I was performing the Indonesian Lumberjack on Heidi when she began to sob about her recently deceased pet goat.
By Mable
Indonesian Pocketbook
After eating curry the night before a man poos in a female vagina and then fist fucks the shit out of her thus excreting the feces out of the vagina.

"Why is there shit everywhere?" "Oh, sorry i gave my girlfriend an indonesian pocketbook last night."

alabama hotpocket fist fuck stench trench vagina tampon socket cleveland steamer hotpocket dirty sanchez abe lincoln arabian goggles teabag nigger fudge packer
By Lois
The Indonesian Squirts
When one eats enough Asian cuisine to result in violent and painful diarrhea, sporadically exiting the anus, resembling the series of islands that make up Indonesia.

"I shouldn't of had all that duck sauce on my egg roll because now I have The Indonesian Squirts"
By Pansy
Indonesian Lawnmower
The act of licking the pubic hairs of another persons anal cavity in a fast, circular motion. It works much better if the person receiving the Indonesian Lawnmower has a very hairy asshole.

D00d, my asshole is so hairy.
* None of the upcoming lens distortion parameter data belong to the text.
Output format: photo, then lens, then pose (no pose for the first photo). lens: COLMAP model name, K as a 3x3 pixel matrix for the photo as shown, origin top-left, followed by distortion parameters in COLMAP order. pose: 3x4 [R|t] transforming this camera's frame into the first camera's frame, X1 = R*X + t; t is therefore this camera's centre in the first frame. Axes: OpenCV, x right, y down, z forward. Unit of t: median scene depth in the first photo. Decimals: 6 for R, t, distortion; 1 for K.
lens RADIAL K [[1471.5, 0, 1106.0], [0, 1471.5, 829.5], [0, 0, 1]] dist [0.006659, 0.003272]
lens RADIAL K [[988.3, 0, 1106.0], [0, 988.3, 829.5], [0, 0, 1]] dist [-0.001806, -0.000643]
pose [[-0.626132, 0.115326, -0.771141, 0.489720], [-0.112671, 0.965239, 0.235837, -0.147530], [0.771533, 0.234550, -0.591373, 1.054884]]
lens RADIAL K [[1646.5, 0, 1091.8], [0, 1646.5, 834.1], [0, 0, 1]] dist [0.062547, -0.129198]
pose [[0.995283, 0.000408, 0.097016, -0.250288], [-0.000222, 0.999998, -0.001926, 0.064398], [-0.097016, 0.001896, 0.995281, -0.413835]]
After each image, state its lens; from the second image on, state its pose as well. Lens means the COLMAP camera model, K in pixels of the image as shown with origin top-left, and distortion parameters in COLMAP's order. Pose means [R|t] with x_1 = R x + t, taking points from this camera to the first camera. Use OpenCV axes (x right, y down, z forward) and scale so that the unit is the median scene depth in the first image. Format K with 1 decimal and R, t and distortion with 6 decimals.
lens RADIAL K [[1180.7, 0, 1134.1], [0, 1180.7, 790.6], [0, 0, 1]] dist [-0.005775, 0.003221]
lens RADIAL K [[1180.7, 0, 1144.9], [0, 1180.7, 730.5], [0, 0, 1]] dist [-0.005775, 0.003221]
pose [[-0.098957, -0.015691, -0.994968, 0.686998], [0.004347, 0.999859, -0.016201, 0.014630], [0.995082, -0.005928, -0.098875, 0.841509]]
I'm gonna tell that ho Rachel to give me the Indonesian Lawnmower, and then I'm gonna fart in her mouth.
By Chelsey
Spicy Indonesian
When a man pours Indonesian hot sauce on his penis, and has a girl give him a blowjob, resulting in a burning sensation on the guy's penis, as well as a burning sensation on the girl's tongue.

She had the kinkiest idea last night, she asked if i wanted to try out the spicy Indonesian.
By Lois
Indonesian Cocktact
when some poor soul has a fake eye, and continues by taking it out, and getting a penis into the eye socket.(eyeball fucked)

JIM!!!! YOU.... of all people got INDONESIAN COCKTACT?!?!